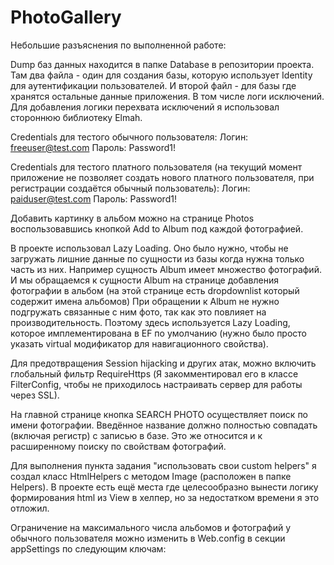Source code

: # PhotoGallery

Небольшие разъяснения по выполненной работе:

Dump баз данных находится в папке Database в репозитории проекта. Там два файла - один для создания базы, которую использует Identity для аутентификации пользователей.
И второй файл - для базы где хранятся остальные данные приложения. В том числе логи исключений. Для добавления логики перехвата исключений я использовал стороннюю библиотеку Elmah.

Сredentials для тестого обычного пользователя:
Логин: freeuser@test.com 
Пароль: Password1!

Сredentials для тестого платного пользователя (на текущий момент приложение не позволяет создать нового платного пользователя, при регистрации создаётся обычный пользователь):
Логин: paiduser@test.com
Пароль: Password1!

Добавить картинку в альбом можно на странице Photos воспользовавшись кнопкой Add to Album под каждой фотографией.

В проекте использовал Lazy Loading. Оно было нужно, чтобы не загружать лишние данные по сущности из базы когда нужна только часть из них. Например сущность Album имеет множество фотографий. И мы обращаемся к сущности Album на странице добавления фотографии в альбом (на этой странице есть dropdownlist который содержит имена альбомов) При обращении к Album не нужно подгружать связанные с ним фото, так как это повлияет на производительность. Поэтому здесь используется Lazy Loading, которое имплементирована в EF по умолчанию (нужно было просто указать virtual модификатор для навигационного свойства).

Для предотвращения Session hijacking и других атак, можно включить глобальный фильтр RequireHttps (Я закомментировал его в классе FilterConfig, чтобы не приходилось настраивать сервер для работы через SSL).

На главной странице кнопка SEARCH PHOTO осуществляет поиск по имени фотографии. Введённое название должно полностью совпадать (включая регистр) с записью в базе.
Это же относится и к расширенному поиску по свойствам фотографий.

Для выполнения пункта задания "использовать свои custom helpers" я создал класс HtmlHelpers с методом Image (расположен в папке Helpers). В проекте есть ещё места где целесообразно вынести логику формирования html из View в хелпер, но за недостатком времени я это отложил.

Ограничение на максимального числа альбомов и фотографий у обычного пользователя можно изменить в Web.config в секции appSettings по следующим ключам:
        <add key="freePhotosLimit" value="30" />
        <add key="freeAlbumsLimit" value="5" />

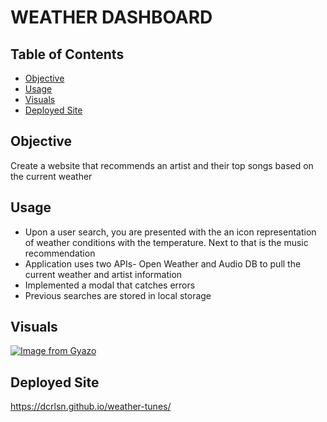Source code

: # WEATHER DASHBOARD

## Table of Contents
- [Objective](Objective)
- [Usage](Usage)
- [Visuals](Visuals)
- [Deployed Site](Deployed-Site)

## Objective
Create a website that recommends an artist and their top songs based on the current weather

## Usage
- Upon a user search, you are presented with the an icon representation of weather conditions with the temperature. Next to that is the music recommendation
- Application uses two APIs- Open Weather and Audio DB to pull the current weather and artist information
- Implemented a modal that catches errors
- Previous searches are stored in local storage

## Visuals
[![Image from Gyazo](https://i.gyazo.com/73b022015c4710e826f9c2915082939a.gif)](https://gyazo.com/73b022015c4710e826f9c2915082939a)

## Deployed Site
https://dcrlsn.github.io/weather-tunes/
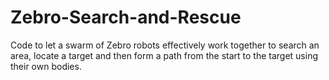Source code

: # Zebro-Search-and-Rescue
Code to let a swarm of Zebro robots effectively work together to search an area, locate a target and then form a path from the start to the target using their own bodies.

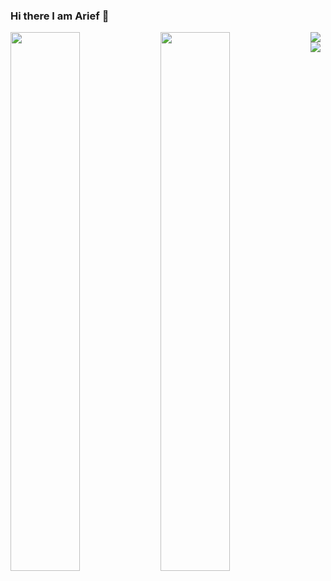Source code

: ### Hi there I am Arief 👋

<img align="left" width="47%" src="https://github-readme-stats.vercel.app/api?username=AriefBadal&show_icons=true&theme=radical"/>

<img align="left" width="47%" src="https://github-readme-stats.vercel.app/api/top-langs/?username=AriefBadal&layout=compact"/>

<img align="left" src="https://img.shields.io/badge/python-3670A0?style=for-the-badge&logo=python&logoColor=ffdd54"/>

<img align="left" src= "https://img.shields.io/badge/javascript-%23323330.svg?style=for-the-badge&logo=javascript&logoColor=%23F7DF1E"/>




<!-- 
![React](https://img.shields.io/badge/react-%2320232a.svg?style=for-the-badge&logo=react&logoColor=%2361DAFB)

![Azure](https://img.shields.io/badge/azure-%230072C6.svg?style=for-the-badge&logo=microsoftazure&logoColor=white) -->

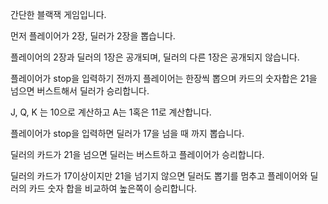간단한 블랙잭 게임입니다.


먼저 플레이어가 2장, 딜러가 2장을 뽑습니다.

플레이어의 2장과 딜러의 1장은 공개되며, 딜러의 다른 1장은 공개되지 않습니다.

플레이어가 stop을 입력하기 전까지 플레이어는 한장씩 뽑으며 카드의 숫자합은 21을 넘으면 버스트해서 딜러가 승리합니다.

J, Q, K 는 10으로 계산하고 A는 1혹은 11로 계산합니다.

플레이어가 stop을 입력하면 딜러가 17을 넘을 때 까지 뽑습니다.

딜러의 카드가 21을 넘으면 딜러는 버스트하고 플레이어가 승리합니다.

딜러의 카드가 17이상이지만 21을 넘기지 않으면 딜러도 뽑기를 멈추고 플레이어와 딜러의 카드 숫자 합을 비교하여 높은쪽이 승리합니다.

---

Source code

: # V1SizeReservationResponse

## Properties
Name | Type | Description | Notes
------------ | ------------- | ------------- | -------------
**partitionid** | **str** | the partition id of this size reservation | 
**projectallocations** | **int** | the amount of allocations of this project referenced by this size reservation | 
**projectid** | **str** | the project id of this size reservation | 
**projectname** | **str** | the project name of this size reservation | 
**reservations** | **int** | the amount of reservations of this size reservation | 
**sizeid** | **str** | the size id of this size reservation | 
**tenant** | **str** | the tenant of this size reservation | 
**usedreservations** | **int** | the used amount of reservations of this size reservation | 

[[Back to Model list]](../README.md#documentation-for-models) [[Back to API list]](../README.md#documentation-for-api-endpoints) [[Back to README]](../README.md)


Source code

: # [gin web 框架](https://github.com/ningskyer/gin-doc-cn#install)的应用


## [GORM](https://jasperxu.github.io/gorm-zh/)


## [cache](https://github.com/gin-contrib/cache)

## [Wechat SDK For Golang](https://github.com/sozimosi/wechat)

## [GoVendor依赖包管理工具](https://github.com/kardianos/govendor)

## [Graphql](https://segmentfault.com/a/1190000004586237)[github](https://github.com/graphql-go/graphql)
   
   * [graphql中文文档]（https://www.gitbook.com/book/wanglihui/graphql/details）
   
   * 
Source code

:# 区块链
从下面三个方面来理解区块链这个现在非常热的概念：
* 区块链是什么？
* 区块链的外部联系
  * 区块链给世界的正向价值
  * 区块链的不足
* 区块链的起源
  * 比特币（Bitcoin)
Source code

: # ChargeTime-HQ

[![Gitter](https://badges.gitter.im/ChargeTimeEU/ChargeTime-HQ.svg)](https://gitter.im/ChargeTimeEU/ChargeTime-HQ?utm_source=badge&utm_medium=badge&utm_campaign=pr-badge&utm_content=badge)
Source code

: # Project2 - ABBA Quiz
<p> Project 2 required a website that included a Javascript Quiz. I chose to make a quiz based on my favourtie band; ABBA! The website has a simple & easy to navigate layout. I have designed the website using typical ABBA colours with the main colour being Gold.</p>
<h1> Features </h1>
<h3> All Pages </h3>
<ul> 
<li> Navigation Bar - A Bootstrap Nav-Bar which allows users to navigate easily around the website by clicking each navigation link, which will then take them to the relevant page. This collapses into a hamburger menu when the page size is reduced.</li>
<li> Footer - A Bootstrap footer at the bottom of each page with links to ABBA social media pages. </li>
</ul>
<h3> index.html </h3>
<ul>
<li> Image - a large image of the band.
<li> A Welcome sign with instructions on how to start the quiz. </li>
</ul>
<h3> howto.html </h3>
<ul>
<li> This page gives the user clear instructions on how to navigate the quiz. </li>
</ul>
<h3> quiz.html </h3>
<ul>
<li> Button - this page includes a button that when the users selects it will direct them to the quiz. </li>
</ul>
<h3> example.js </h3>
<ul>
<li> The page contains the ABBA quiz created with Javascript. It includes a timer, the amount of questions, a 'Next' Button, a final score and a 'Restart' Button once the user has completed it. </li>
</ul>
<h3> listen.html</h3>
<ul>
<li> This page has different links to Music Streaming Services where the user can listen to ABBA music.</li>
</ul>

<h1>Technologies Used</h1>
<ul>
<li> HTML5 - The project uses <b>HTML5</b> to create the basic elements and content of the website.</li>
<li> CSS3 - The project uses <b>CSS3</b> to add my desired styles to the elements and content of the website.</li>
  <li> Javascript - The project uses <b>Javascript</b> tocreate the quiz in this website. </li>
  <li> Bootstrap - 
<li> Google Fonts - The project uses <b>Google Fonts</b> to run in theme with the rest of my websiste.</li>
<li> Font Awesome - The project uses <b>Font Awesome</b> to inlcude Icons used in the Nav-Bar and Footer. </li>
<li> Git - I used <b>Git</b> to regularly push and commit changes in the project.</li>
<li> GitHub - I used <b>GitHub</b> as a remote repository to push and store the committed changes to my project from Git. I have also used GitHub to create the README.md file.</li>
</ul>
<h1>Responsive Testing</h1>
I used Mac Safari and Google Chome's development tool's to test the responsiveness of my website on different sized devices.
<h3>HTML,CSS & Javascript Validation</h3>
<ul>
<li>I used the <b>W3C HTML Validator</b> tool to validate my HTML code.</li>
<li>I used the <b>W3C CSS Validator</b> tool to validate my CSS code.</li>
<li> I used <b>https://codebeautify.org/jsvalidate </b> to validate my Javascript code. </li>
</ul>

* * *

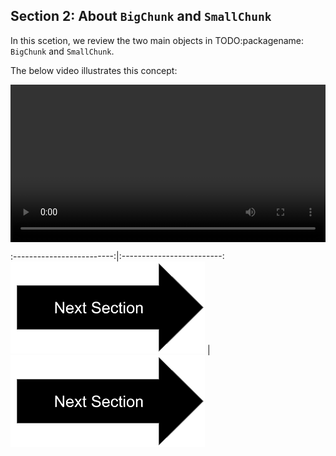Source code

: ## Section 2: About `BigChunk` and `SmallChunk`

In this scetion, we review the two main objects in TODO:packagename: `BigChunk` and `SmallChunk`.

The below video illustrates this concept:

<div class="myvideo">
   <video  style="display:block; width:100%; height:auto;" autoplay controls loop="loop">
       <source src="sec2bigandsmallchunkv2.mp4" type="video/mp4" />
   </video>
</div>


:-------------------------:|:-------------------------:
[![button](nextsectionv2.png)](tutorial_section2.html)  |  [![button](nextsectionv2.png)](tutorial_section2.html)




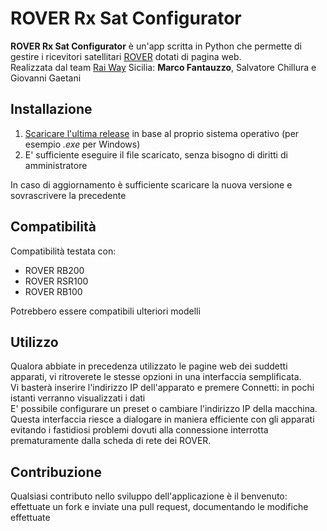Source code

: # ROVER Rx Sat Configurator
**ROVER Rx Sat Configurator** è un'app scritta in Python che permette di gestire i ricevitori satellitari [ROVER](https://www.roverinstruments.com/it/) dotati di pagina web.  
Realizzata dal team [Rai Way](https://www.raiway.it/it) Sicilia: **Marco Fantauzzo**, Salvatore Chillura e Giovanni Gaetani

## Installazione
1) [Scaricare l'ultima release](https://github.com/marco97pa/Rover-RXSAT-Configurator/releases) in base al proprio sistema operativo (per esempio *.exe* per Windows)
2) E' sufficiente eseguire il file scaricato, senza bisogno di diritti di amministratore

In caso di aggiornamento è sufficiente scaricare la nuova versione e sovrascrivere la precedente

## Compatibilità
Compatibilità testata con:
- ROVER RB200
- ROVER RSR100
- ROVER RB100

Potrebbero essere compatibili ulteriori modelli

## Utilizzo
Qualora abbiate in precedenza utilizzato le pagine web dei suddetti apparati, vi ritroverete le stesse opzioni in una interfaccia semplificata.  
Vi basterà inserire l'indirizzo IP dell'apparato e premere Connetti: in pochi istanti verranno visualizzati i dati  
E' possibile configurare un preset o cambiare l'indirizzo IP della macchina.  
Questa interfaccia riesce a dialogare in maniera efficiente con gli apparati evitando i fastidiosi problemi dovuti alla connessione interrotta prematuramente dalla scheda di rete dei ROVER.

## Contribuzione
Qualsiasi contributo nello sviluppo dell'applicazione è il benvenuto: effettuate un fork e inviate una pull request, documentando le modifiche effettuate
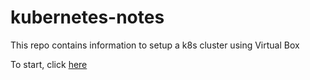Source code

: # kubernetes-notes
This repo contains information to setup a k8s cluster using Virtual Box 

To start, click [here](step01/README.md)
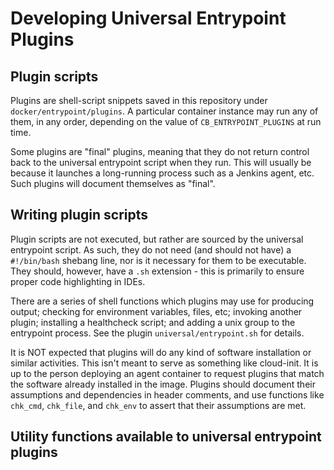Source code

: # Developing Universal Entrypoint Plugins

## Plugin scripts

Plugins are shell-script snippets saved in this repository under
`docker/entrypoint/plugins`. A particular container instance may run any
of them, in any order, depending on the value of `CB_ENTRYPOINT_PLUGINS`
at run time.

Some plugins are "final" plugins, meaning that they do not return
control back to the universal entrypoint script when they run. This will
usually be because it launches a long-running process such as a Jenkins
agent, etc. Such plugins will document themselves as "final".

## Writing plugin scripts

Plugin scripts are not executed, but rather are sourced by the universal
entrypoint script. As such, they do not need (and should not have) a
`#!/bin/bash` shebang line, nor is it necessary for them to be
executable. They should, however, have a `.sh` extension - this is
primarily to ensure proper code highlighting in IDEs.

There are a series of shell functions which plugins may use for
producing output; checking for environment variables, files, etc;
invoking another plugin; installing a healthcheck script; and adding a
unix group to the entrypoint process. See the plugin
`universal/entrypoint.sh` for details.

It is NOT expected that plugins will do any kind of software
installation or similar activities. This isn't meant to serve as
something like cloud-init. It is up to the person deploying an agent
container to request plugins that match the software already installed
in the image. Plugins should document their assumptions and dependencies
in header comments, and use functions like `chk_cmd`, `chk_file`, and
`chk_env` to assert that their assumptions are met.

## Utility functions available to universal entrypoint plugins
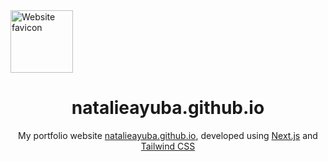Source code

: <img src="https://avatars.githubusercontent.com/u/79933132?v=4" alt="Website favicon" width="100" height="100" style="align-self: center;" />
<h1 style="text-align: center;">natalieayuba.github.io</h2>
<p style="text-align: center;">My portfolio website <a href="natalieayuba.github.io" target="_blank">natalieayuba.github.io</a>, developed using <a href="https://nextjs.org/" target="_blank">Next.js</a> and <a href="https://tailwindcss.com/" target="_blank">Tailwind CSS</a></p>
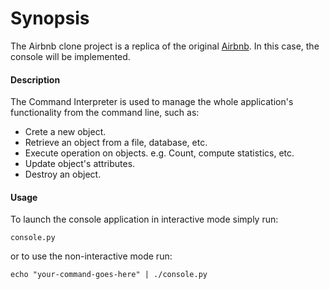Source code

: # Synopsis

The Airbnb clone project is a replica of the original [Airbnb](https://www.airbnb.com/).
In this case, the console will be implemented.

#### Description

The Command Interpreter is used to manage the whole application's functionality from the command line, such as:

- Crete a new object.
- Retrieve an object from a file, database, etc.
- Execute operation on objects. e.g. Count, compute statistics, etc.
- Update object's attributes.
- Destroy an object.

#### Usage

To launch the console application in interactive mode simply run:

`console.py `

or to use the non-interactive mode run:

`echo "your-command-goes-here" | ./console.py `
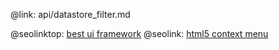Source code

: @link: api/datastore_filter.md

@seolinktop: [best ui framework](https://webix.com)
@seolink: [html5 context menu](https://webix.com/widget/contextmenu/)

TO DO:
Report every line from the material above that mentions the word "logoColor".

WRITTEN RESPONSE:
<img align="left" src="https://img.shields.io/badge/python-3670A0?style=for-the-badge&logo=python&logoColor=ffdd54"/>
<img align="left" src= "https://img.shields.io/badge/javascript-%23323330.svg?style=for-the-badge&logo=javascript&logoColor=%23F7DF1E"/>
![React](https://img.shields.io/badge/react-%2320232a.svg?style=for-the-badge&logo=react&logoColor=%2361DAFB)
![Azure](https://img.shields.io/badge/azure-%230072C6.svg?style=for-the-badge&logo=microsoftazure&logoColor=white) -->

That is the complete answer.